*WORK TO BE COMPLETED*.
Copy the records exactly, leaving out every picture.

── PROVIDED DATA ──

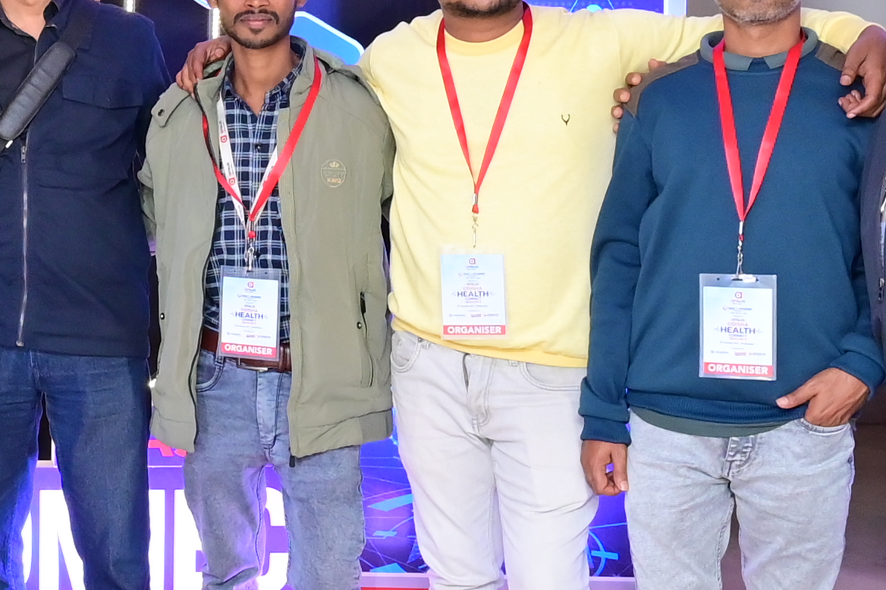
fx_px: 2164
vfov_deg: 15.5
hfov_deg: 21.6
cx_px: -149
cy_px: 161
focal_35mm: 88
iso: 1600
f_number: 6.3
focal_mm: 17
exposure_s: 1/160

───

*WRITTEN RESPONSE*.
fx_px: 2164
vfov_deg: 15.5
hfov_deg: 21.6
cx_px: -149
cy_px: 161
focal_35mm: 88
iso: 1600
f_number: 6.3
focal_mm: 17
exposure_s: 1/160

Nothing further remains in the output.